Dual Role of Glycosylation in Resistance to CD4-binding Site Broadly Neutralizing Antibodies

Broadly neutralizing antibodies (bNAbs) provide a useful tool for HIV cure strategies because of their ability to target conserved regions on the envelope (Env) protein in the context of both virions and infected cells. One of the most well studied bNAbs is the CD4 binding site (CD4bs) antibody, VRC01 and others in its class. A major obstacle to effective cure strategies with bNAbs is viral immune escape.

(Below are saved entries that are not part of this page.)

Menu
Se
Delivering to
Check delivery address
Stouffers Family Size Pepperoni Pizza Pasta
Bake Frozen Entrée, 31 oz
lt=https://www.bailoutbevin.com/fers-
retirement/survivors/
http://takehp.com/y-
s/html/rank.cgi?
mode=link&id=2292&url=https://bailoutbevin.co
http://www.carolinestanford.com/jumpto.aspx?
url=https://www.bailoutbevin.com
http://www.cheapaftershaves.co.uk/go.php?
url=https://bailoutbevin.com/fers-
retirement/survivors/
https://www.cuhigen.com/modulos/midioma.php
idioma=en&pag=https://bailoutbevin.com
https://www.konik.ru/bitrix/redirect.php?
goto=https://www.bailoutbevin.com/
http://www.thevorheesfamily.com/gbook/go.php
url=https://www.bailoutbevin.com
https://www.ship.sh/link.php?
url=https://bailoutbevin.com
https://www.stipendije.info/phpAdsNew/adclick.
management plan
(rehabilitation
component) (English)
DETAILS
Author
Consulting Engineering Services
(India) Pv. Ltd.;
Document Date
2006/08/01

A deeper understanding of escape pathways from VRC01-class antibodies in genetically diverse samples is needed. Using an in vitro viral escape assay where infected CD4 ⁺ T cells were cultured in the presence of increasing VRC01 concentrations, complete resistance to VRC01 was detected in Env 246.F3 by day 42. We determined that resistance was due to a mutation at position N276 that resulted in elimination of the glycan-attachment site. As the loss of a glycan at this site is known to increase virus sensitivity to CD4bs antibodies, we explored this finding further. Specifically, we introduced N276D mutation into the 12-virus global Env panel and measured neutralization susceptibility to a panel of CD4bs bNAbs. This N276D mutation increased resistance or sensitivity depending on the Env and bNAb in question, emphasizing a dual role of glycan N276 in VRC01-class bNAb neutralization. The role of this glycan in escape was demonstrated to be dependent on the context of the Env, the bNAb and the glycosylation complexity of the virus due to producer cells. These findings underscore the complexity of glycosylation in genetically diverse HIV escape from antibodies.